--- MATERIALS PROVIDED ---
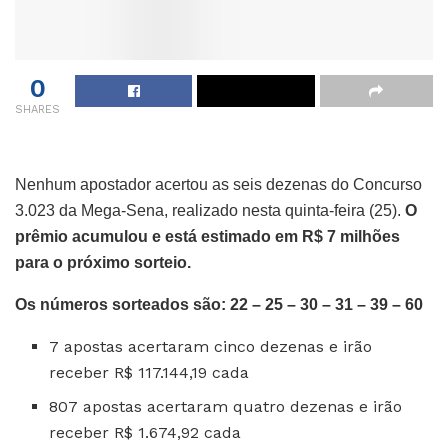
0
SHARES
Nenhum apostador acertou as seis dezenas do Concurso
3.023 da Mega-Sena, realizado nesta quinta-feira (25).
O
prêmio acumulou e está estimado em R$ 7 milhões
para o próximo sorteio.
Os números sorteados são: 22 – 25 – 30 – 31 – 39 – 60
7 apostas acertaram cinco dezenas e irão
receber R$ 117.144,19 cada
807 apostas acertaram quatro dezenas e irão
receber R$ 1.674,92 cada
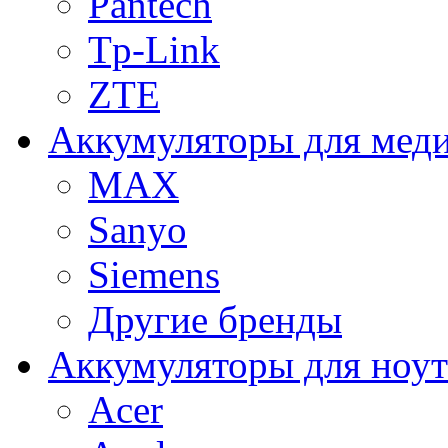
Pantech
Tp-Link
ZTE
Аккумуляторы для меди
MAX
Sanyo
Siemens
Другие бренды
Аккумуляторы для ноут
Acer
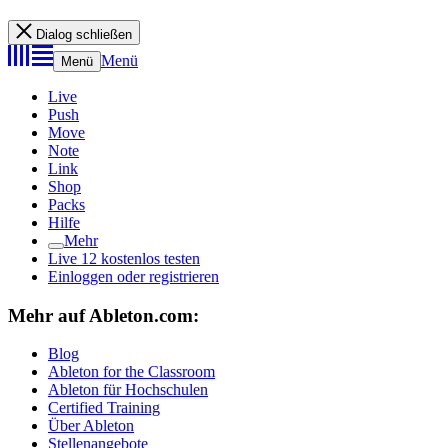
Dialog schließen
Menü
Menü
Live
Push
Move
Note
Link
Shop
Packs
Hilfe
Mehr
Live 12 kostenlos testen
Einloggen oder registrieren
Mehr auf Ableton.com:
Blog
Ableton for the Classroom
Ableton für Hochschulen
Certified Training
Über Ableton
Stellenangebote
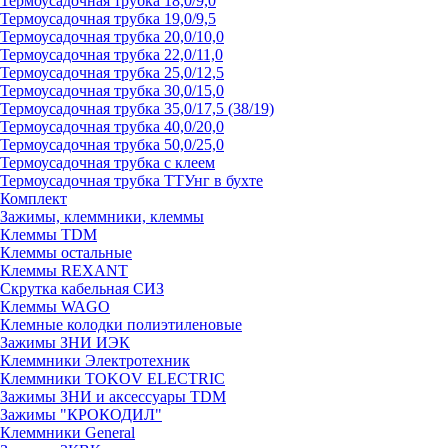
Термоусадочная трубка 18,0/9,0
Термоусадочная трубка 19,0/9,5
Термоусадочная трубка 20,0/10,0
Термоусадочная трубка 22,0/11,0
Термоусадочная трубка 25,0/12,5
Термоусадочная трубка 30,0/15,0
Термоусадочная трубка 35,0/17,5 (38/19)
Термоусадочная трубка 40,0/20,0
Термоусадочная трубка 50,0/25,0
Термоусадочная трубка с клеем
Термоусадочная трубка ТТУнг в бухте
Комплект
Зажимы, клеммники, клеммы
Клеммы TDM
Клеммы остальные
Клеммы REXANT
Скрутка кабельная СИЗ
Клеммы WAGO
Клемные колодки полиэтиленовые
Зажимы ЗНИ ИЭК
Клеммники Электротехник
Клеммники TOKOV ELECTRIC
Зажимы ЗНИ и аксессуары TDM
Зажимы "КРОКОДИЛ"
Клеммники General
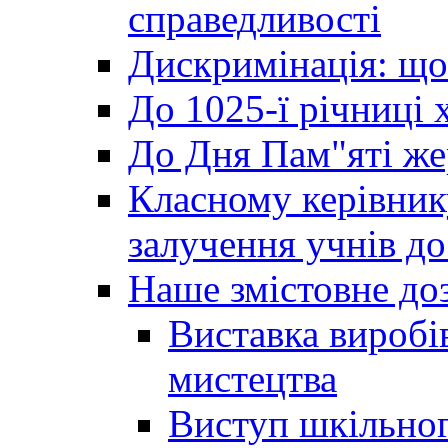
справедливості
Дискримінація: що
До 1025-ї річниці 
До Дня Пам"яті же
Класному керівник
залучення учнів до 
Наше змістовне до
Виставка виробі
мистецтва
Виступ шкільног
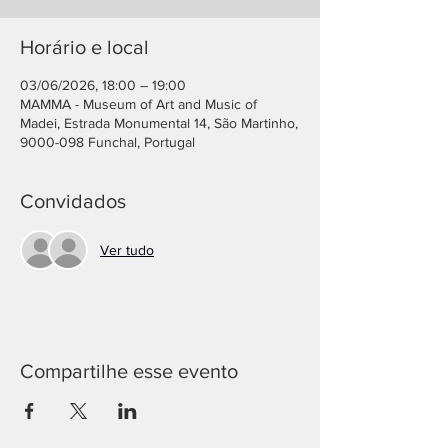
Horário e local
03/06/2026, 18:00 – 19:00
MAMMA - Museum of Art and Music of
Madei, Estrada Monumental 14, São Martinho,
9000-098 Funchal, Portugal
Convidados
Ver tudo
Compartilhe esse evento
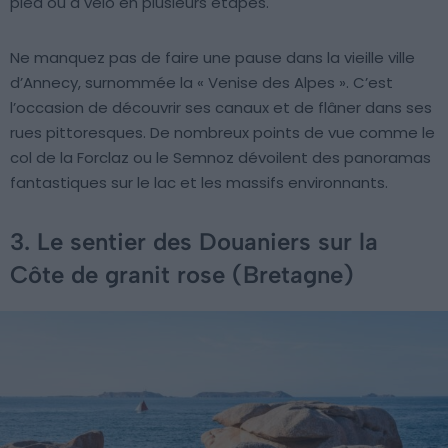
pied ou à vélo en plusieurs étapes.
Ne manquez pas de faire une pause dans la vieille ville
d’Annecy, surnommée la « Venise des Alpes ». C’est
l’occasion de découvrir ses canaux et de flâner dans ses
rues pittoresques. De nombreux points de vue comme le
col de la Forclaz ou le Semnoz dévoilent des panoramas
fantastiques sur le lac et les massifs environnants.
3. Le sentier des Douaniers sur la
Côte de granit rose (Bretagne)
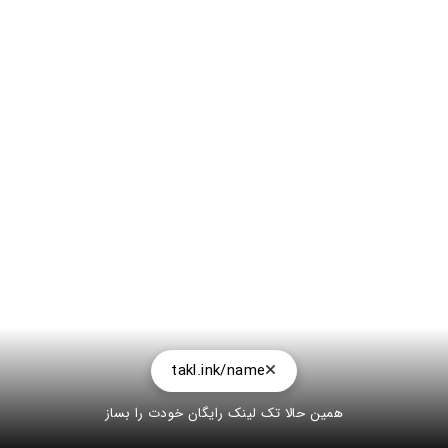
takl.ink/name
همین حالا تک لینک رایگان خودت را بساز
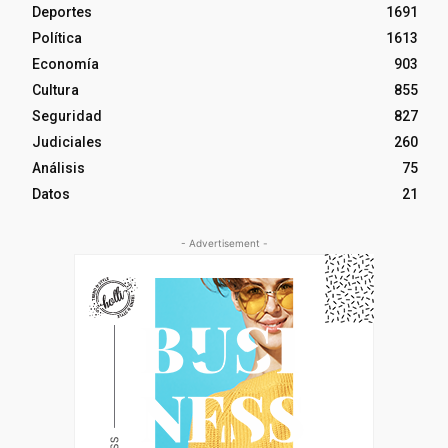
Deportes
1691
Política
1613
Economía
903
Cultura
855
Seguridad
827
Judiciales
260
Análisis
75
Datos
21
- Advertisement -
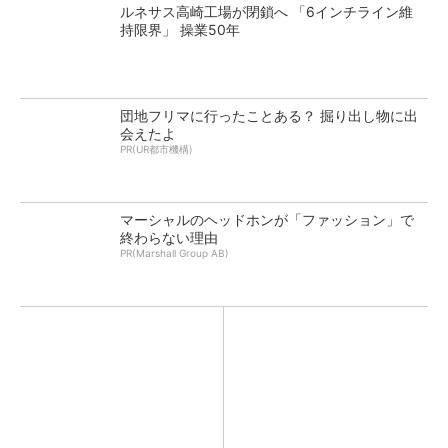
ルネサス高崎工場が閉鎖へ 「6インチライン維
持限界」 操業50年
団地フリマに行ったことある？ 掘り出し物に出
会えたよ
PR(UR都市機構)
マーシャルのヘッドホンが「ファッション」で
終わらない理由
PR(Marshall Group AB)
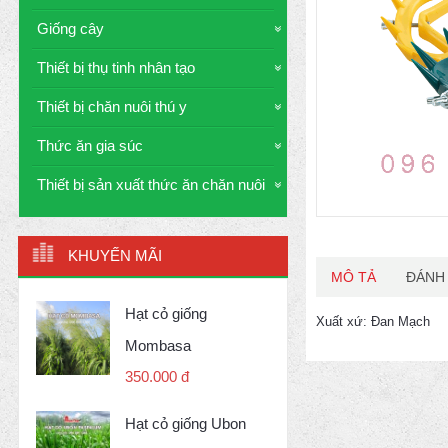
Giống cây
Thiết bị thụ tinh nhân tạo
Thiết bị chăn nuôi thú y
Thức ăn gia súc
Thiết bị sản xuất thức ăn chăn nuôi
KHUYẾN MÃI
MÔ TẢ
ĐÁNH 
Hạt cỏ giống
Xuất xứ: Đan Mạch
Mombasa
350.000 đ
Hạt cỏ giống Ubon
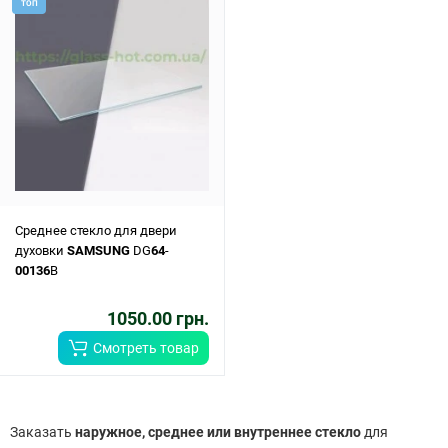
ТОП
Среднее стекло для двери
духовки
SAMSUNG
DG
64
-
00136
B
1050.00 грн.
Смотреть товар
Заказать
наружное, среднее или внутреннее стекло
для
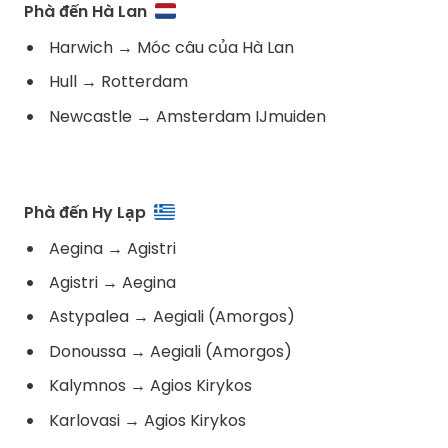
Phà đến Hà Lan
Harwich
→
Móc câu của Hà Lan
Hull
→
Rotterdam
Newcastle
→
Amsterdam IJmuiden
Phà đến Hy Lạp
Aegina
→
Agistri
Agistri
→
Aegina
Astypalea
→
Aegiali (Amorgos)
Donoussa
→
Aegiali (Amorgos)
Kalymnos
→
Agios Kirykos
Karlovasi
→
Agios Kirykos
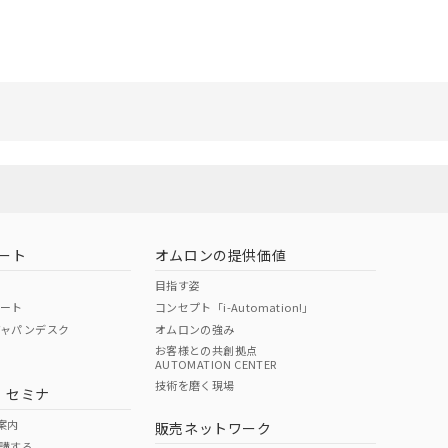
リセット
ート
オムロンの提供価値
目指す姿
ポート
コンセプト「i-Automation!」
ジャパンデスク
オムロンの強み
お客様との共創拠点
AUTOMATION CENTER
技術を磨く現場
・セミナ
案内
販売ネットワーク
講する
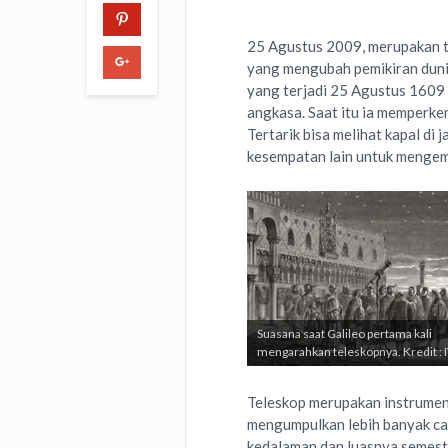
25 Agustus 2009, merupakan 
yang mengubah pemikiran dunia
yang terjadi 25 Agustus 1609 
angkasa. Saat itu ia memperke
Tertarik bisa melihat kapal di
kesempatan lain untuk mengem
Suasana saat Galileo pertama kali
mengarahkan teleskopnya. Kredit :
Teleskop merupakan instrumen 
mengumpulkan lebih banyak cah
kedalaman dan luasnya semesta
---
List every line of the material above that contains the string "Аккумуляторы", copying each such line in full. A line counts only if the letter case matches.

Аккумуляторы для меди
Аккумуляторы для ноут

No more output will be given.